INSTRUCTIONS FOR THE TASK:
In the investing article, for how long does Ferri recommend early savers not look at their account balance?

SAN DIEGO (ETFguide.com) - As the Dow Jones (AMEX: DIA) has shed about 40%, it wouldn't be a bad time for all diligent investors to take a little time to evaluate the health of their investments. Has the current bear market devoured your money? If it has, it’s time to regroup and go back to the drawing table. 

Know Thyself
What type of investment profile do you have? Many investors don’t know because they haven’t taken the time to find out. Rick Ferri, veteran investment advisor with Troy, MI-based Portfolio Solutions suggests that investors closely evaluate their personal situations.

For early savers (people between their 20s and 30s), Ferri recommends buying stock index funds, holding them and not looking at your account balance for 10 years. Examples of such funds are Vanguard’s Total Stock Market ETF (NYSEArca: VTI), the SPDRs S&P 500 (AMEX: SPY) or the iShares MSCI EAFE Index Fund (NYSEArca: EFA).

How To Profit In Tought Markets >> Learn More

For mid-life accumulators (people between their 40s and 50s) Ferri suggests that you rebalance your portfolio back into equities when it needs to be rebalanced and you will be very happy you did by the time you retire. Lastly, he suggests that near retirees and retirees (people between their 60s and 70s) should live off their cash flows from dividends, interests, Social Security, pensions, annuities, and other sources. They should avoid depleting their principal by making significant withdrawals.

DATASET EXCERPTS:
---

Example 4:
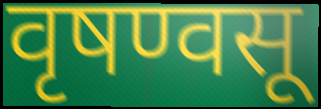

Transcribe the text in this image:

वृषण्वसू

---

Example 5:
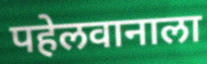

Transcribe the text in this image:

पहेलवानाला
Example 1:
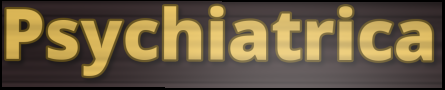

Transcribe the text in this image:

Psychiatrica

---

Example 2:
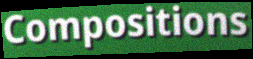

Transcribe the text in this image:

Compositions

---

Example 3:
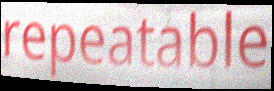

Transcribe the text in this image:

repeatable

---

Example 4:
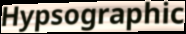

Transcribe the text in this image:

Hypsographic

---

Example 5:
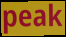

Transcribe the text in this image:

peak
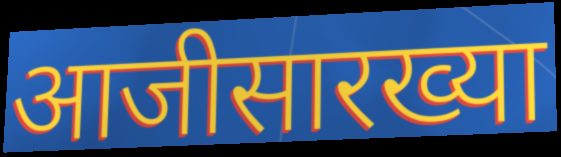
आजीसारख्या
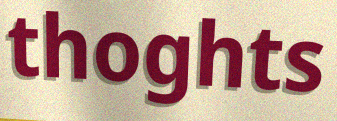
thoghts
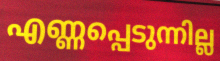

---

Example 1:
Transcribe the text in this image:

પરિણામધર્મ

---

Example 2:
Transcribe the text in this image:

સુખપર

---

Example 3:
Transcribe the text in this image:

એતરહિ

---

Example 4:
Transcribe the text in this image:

--

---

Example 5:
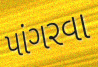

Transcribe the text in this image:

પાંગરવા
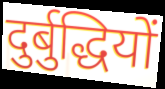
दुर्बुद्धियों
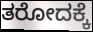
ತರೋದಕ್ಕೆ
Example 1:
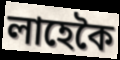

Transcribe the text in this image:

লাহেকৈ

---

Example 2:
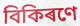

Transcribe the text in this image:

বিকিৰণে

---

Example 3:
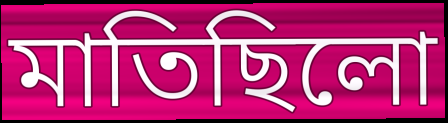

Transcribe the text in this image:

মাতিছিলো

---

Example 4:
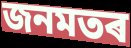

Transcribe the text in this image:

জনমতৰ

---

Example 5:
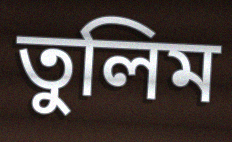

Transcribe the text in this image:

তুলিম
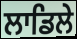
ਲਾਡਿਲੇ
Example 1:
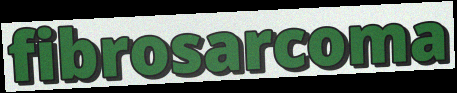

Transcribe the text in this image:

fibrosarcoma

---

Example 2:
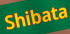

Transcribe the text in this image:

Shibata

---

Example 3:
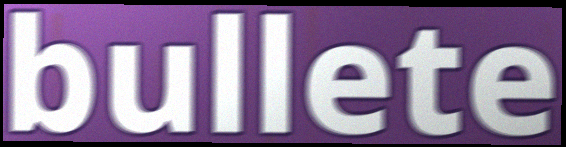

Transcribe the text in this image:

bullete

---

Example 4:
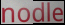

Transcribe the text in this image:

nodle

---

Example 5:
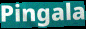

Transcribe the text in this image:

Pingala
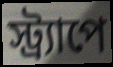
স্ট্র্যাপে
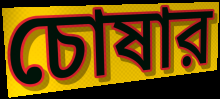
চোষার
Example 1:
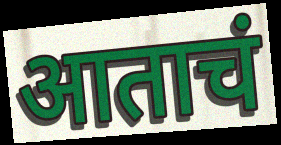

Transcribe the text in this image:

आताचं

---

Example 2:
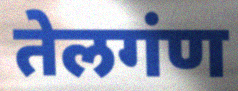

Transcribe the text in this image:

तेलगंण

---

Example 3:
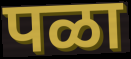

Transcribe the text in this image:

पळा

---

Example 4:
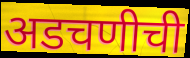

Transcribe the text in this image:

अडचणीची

COMPLETED EXERCISE:
10 years.